Text under study
##############################
Ex-Drug Addict Clean 20yrs Now Needs Morphine for Pain?
Question by chezzam: Ex-drug addict clean 20yrs now needs morphine for pain?
My friend is an ex-heroin addict who has been clean for 20yrs. She now runs a drug rehab facility with her husband. They have always believed that they can never use any type of pain-killer again because it could lead back to addiction. They also stay away from alcohol and anything else potentially addictive. However she has recently fractured her spine and the dr is saying she needs disk replacement surgery and morphine. She is refusing both because of her fears that morphine will send her backwards. I’ve tried to convince her that it would only be for a short time and would be monitored closely to ensure she doesn’t get hooked but she is adamant. She is in agony and finding it hard to function and I wonder how long she can keep it up.
Can anyone share experiences of ex-drug addicts in this position?
What about alternative pain methods? Has anyone had surgery or similar, that would normally require the use of opiates, but successfully used some other form of pain relief?
Best answer:
Answer by Jess Hellmich
Chezzam-
What an unfortunate and tough situation. Hopefully I can add some helpful insight.
##############################
Task item
Answer these questions from the forum post about morphine for pain:
1. For how many years has the friend been clean?
2. What does the friend run with her husband?
3. Which two treatments does the doctor say she needs?

Data
##############################
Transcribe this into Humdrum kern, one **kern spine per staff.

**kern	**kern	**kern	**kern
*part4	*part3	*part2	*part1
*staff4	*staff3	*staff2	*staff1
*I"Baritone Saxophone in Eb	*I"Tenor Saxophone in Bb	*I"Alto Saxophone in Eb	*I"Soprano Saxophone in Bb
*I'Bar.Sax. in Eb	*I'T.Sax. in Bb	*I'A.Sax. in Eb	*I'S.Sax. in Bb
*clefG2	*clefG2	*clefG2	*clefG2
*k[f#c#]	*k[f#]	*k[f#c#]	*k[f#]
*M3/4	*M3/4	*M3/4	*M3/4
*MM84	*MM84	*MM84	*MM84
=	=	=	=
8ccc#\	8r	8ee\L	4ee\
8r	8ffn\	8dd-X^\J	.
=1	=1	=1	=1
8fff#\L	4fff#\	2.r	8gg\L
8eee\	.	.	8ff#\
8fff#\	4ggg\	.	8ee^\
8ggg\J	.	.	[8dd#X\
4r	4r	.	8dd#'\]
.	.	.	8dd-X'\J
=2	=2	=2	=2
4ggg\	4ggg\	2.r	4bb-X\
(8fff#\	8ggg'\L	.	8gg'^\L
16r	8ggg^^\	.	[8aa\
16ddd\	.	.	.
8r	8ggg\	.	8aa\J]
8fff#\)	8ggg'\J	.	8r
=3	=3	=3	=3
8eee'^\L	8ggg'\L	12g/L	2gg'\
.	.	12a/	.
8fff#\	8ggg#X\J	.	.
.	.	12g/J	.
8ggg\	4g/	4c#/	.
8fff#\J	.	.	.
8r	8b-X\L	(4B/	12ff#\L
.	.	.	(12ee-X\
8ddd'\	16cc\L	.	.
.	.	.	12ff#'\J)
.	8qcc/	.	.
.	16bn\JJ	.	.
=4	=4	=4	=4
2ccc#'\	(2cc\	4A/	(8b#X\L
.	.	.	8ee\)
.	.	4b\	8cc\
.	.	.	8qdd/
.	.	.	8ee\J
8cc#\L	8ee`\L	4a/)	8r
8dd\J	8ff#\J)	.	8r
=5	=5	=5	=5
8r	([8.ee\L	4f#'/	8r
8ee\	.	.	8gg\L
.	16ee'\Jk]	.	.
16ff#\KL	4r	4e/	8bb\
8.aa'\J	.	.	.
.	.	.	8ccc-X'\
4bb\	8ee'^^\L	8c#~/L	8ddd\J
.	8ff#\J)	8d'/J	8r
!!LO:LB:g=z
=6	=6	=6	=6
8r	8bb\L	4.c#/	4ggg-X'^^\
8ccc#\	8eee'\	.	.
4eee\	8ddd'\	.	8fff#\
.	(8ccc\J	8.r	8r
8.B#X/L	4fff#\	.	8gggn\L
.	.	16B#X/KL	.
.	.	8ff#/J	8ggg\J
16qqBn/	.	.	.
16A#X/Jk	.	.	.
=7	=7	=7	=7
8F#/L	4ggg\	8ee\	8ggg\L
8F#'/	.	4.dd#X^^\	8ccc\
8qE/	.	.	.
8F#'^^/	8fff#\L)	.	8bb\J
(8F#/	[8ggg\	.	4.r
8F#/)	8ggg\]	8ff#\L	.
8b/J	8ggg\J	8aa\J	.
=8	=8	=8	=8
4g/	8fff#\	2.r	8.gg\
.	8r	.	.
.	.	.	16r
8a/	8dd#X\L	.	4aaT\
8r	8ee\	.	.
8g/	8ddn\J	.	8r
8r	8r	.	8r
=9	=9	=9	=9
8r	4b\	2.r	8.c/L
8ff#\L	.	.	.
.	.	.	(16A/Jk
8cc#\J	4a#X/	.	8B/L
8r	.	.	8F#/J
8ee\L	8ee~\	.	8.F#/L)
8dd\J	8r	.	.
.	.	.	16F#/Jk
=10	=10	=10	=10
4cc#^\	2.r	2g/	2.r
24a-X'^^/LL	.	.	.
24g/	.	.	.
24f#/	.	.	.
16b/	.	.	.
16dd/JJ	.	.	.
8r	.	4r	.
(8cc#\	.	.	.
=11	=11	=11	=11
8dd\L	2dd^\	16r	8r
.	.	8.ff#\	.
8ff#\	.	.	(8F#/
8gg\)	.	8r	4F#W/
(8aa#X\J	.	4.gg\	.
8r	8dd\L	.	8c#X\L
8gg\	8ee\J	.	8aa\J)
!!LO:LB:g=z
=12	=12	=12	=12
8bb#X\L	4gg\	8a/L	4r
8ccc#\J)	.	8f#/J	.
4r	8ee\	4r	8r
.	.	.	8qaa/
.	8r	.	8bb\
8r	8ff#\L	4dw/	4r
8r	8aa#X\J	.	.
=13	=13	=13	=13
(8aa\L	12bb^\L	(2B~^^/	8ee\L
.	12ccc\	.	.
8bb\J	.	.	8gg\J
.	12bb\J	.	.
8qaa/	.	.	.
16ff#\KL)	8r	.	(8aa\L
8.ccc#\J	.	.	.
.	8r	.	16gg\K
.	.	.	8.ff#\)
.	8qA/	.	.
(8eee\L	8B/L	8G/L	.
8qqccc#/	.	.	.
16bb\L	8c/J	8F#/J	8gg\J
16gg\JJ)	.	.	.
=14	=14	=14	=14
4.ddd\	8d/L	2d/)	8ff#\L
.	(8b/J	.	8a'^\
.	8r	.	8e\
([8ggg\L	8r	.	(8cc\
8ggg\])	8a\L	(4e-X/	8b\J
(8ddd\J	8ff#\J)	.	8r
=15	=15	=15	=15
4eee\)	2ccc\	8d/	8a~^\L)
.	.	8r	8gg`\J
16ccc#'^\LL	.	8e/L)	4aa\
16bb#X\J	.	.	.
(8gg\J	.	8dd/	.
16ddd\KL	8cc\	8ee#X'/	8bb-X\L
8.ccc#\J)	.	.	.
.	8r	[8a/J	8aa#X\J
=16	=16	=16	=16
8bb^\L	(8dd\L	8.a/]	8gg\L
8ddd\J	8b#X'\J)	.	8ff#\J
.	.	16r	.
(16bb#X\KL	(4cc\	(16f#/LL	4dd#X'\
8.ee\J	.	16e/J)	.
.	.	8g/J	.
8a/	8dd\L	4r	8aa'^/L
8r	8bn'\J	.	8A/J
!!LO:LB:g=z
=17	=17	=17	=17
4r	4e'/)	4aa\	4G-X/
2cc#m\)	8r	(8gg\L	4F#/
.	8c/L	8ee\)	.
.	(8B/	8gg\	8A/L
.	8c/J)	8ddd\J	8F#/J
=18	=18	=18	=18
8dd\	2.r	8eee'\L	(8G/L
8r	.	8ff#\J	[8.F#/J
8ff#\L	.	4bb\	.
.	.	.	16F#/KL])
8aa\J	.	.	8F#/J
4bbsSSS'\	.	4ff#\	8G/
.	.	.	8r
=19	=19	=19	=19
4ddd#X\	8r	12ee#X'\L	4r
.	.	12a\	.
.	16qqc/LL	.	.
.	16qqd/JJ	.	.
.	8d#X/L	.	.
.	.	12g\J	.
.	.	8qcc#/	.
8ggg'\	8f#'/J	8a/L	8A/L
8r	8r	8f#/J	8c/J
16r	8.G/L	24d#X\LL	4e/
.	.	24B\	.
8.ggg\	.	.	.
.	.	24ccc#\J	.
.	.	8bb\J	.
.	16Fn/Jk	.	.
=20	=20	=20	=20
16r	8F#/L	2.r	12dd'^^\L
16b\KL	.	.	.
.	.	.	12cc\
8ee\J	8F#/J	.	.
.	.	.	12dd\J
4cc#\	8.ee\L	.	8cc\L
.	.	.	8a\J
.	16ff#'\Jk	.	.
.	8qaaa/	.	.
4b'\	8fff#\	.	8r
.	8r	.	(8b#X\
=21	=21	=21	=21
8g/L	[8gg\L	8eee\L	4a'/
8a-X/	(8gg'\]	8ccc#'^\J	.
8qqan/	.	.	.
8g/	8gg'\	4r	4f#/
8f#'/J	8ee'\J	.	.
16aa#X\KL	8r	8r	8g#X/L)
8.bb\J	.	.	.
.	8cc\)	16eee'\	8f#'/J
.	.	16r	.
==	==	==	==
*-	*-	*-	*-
##############################
Answer
1. 20 years.
2. A drug rehab facility.
3. Disk replacement surgery and morphine.